Im August 2018 endete der Prozess gegen die Mittäter, die den Anschlag mitplanten. Neun der 19 inhaftierten Verdächtigen wurden zu erschwerter lebenslanger Haft verurteilt, die restlichen zehn zu Haftstrafen zwischen sieben und 12 Jahren wegen „Mitgliedschaft in einer Terrororganisation“ und „Besitz von Sprengstoff“. Nicht ein einziger Polizeibeamter stand vor Gericht. Das Urteil ist somit unvollständig, rechtlich fehlerhaft und es stellt keine Gerechtigkeit her.
Wissen Sie mittlerweile, ob es ausreichende Sicherheitsmaßnahmen zum Tatzeitpunkt gab?
Laut Gerichtsprotokoll und Zeugenaussagen waren nicht genügend Polizisten vor Ort. Übliche Sicherheitsvorkehrungen, wie die polizeilichen Durchsuchung von Demonstrierenden haben an diesem Tag nicht stattgefunden.
Gab es Hinweise im Vorfeld des Anschlags?
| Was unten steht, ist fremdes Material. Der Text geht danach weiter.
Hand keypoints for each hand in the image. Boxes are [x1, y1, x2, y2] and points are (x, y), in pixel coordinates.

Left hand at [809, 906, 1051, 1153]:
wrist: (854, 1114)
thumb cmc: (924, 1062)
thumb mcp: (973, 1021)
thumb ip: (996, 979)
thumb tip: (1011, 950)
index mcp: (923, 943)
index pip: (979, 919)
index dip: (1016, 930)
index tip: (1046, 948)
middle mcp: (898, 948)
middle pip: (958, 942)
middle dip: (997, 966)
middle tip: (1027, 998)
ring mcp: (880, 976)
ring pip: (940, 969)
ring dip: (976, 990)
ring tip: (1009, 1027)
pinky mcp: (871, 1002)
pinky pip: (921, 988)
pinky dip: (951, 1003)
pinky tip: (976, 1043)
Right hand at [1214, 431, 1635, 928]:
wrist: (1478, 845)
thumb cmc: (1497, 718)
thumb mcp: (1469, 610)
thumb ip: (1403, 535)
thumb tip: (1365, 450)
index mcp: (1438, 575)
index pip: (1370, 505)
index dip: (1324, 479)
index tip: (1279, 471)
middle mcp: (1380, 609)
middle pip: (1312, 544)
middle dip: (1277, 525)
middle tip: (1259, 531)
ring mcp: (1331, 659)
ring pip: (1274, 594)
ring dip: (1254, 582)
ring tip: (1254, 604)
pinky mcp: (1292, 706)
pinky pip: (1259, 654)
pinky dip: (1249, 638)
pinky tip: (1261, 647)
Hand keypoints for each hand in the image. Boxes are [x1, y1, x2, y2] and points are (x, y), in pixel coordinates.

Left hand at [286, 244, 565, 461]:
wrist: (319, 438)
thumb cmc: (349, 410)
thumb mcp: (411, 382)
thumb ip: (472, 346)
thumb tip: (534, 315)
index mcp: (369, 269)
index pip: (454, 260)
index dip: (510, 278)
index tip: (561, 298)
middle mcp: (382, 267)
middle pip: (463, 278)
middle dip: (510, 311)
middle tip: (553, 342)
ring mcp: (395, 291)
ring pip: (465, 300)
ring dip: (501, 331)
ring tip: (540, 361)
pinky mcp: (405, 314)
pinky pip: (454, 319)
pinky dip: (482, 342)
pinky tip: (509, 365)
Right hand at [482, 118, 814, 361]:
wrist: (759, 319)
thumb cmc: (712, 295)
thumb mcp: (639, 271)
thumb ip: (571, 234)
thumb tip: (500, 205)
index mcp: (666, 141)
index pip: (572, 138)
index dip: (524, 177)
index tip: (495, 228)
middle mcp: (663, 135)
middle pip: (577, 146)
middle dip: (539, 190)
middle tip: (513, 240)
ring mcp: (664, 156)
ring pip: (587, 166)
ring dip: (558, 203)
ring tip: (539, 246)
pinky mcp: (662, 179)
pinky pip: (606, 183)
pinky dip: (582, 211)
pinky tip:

In einem Dokument, dass der Polizei am Anschlagstag vorlag, stand sogar der Name eines Attentäters. Ungeachtet dieser Hinweise konnten die Selbstmordattentäter mit Sprengstoffgürteln am Körper aus dem südosttürkischen Gaziantep bis zum Ort der Kundgebung am Bahnhof Ankara, also etwa 700 Kilometer, fahren. Die vorliegenden Beweise und der Ablauf des Verfahrens zeigen, dass der „IS“ nicht allein verantwortlich für dieses Massaker ist. Die Behörden tragen eine Mitschuld.
Wie konnte sich ihrer Meinung nach der „IS“ in der Türkei so gut organisieren?
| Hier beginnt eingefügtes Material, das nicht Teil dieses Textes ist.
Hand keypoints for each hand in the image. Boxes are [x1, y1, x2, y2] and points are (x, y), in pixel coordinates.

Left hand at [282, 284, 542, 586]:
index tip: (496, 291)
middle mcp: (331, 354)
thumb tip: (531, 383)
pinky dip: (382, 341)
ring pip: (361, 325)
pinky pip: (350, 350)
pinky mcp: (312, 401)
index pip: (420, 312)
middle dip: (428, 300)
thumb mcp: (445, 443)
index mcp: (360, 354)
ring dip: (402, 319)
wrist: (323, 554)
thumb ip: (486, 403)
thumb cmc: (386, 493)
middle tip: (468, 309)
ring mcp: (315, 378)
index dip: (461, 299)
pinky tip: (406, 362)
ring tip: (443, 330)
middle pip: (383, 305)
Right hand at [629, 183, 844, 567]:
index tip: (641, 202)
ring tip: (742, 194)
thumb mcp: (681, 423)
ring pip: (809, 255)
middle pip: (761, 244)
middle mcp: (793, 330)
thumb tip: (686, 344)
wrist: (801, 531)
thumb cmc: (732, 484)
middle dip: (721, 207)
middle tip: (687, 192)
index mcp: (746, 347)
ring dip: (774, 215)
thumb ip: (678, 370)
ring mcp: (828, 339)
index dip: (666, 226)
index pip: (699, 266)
2013, als der sogenannte IS syrische Gebiete entlang der Südgrenze der Türkei eroberte, wurde die Grenze nicht ausreichend kontrolliert. Militante Aktivist*innen konnten problemlos über die Grenze hin und zurück bewegen und siedelten sich in Grenzprovinzen der Türkei an. „Der IS rekrutierte hier Aktivisten, organisierte sich und ließ hier Verwundete versorgen, die in Kobane die Zivilbevölkerung angriff. Die türkische Regierung habe nichts dagegen unternommen. Der damalige Premierminister Ahmet Davutoğlu sagte über die „IS“-Mitglieder, es handele sich lediglich um zornige, junge Leute.
Wo in der Türkei befinden sich „IS“-Zellen?
In Grenzprovinzen wie Hatay oder Kilis, aber auch in weiter im Inland gelegenen konservativen Städten wie Adıyaman, Elazığ und Konya. Die Attentäter vom 10. Oktober 2015 stammten aus der Zelle in Adıyaman. Der Anführer Mustafa Dokumacılar ist weiter flüchtig. Die Organisation richtete sich dort mit zahlreichen Aktivisten, Vereinen, Firmen, Verstecke, Depots, Waffen und Bomben ein.
Und das ist den Sicherheitsbehörden nicht aufgefallen?
Bei den Recherchen, die wir als Anwaltskollektiv im Vorfeld der Klage durchführten, erfuhren wir, dass es sich bei den Verdächtigen um Leute handelt, die den staatlichen Behörden bekannt waren und bereits überwacht wurden. Die Staatsanwaltschaft und Polizei griff dennoch nicht ein. Vor dem Anschlag in Ankara von 2015 hatte der „IS“ die Sprengstoffanschläge auf eine HDP-Kundgebung in Diyarbakır, in Suruç, auf HDP-Büros in Mersin und Adana sowie den Anschlag auf die Hochzeit in Gaziantep verübt. Wenn einer dieser Anschläge verhindert worden wäre, hätten die anderen nicht stattgefunden.